══ EXERCISE MATERIALS

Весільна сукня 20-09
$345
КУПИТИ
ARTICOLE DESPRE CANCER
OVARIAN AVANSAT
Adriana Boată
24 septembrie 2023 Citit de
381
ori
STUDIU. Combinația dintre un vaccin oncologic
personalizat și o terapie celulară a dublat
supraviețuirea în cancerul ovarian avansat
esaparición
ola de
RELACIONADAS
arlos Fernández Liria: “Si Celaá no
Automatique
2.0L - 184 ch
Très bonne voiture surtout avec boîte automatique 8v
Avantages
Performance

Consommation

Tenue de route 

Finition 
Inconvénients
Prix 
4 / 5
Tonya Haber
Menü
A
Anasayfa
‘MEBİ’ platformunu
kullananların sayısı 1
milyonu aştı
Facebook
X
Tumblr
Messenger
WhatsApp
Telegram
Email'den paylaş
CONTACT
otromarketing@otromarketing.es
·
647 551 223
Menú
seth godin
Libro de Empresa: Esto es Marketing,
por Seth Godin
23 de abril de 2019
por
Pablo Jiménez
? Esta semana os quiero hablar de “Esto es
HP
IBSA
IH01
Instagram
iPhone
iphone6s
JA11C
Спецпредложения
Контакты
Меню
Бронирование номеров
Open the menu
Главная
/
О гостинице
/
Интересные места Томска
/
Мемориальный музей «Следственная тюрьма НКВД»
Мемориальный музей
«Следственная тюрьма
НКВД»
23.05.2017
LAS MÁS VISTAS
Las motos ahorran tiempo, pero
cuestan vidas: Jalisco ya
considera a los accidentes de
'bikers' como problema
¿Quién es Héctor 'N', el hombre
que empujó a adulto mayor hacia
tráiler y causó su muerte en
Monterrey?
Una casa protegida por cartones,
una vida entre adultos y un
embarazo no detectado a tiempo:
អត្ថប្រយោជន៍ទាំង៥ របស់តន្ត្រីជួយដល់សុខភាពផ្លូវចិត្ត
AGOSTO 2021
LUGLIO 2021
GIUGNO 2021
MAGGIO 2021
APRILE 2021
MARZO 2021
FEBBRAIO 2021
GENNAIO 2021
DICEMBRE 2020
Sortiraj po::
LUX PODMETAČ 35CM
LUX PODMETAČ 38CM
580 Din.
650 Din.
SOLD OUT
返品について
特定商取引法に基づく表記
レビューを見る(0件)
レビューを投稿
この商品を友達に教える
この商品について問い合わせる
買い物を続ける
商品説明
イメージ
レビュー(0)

════

### TASK PROMPT
Retype every line of the records above in order, keeping each character, symbol, and blank line unchanged.

### THE COMPLETED TASK
Весільна сукня 20-09
$345
КУПИТИ
ARTICOLE DESPRE CANCER
OVARIAN AVANSAT
Adriana Boată
24 septembrie 2023 Citit de
381
ori
STUDIU. Combinația dintre un vaccin oncologic
personalizat și o terapie celulară a dublat
supraviețuirea în cancerul ovarian avansat
esaparición
ola de
RELACIONADAS
arlos Fernández Liria: “Si Celaá no
Automatique
2.0L - 184 ch
Très bonne voiture surtout avec boîte automatique 8v
Avantages
Performance

Consommation

Tenue de route 

Finition 
Inconvénients
Prix 
4 / 5
Tonya Haber
Menü
A
Anasayfa
‘MEBİ’ platformunu
kullananların sayısı 1
milyonu aştı
Facebook
X
Tumblr
Messenger
WhatsApp
Telegram
Email'den paylaş
CONTACT
otromarketing@otromarketing.es
·
647 551 223
Menú
seth godin
Libro de Empresa: Esto es Marketing,
por Seth Godin
23 de abril de 2019
por
Pablo Jiménez
? Esta semana os quiero hablar de “Esto es
HP
IBSA
IH01
Instagram
iPhone
iphone6s
JA11C
Спецпредложения
Контакты
Меню
Бронирование номеров
Open the menu
Главная
/
О гостинице
/
Интересные места Томска
/
Мемориальный музей «Следственная тюрьма НКВД»
Мемориальный музей
«Следственная тюрьма
НКВД»
23.05.2017
LAS MÁS VISTAS
Las motos ahorran tiempo, pero
cuestan vidas: Jalisco ya
considera a los accidentes de
'bikers' como problema
¿Quién es Héctor 'N', el hombre
que empujó a adulto mayor hacia
tráiler y causó su muerte en
Monterrey?
Una casa protegida por cartones,
una vida entre adultos y un
embarazo no detectado a tiempo:
អត្ថប្រយោជន៍ទាំង៥ របស់តន្ត្រីជួយដល់សុខភាពផ្លូវចិត្ត
AGOSTO 2021
LUGLIO 2021
GIUGNO 2021
MAGGIO 2021
APRILE 2021
MARZO 2021
FEBBRAIO 2021
GENNAIO 2021
DICEMBRE 2020
Sortiraj po::
LUX PODMETAČ 35CM
LUX PODMETAČ 38CM
580 Din.
650 Din.
SOLD OUT
返品について
特定商取引法に基づく表記
レビューを見る(0件)
レビューを投稿
この商品を友達に教える
この商品について問い合わせる
買い物を続ける
商品説明
イメージ
レビュー(0)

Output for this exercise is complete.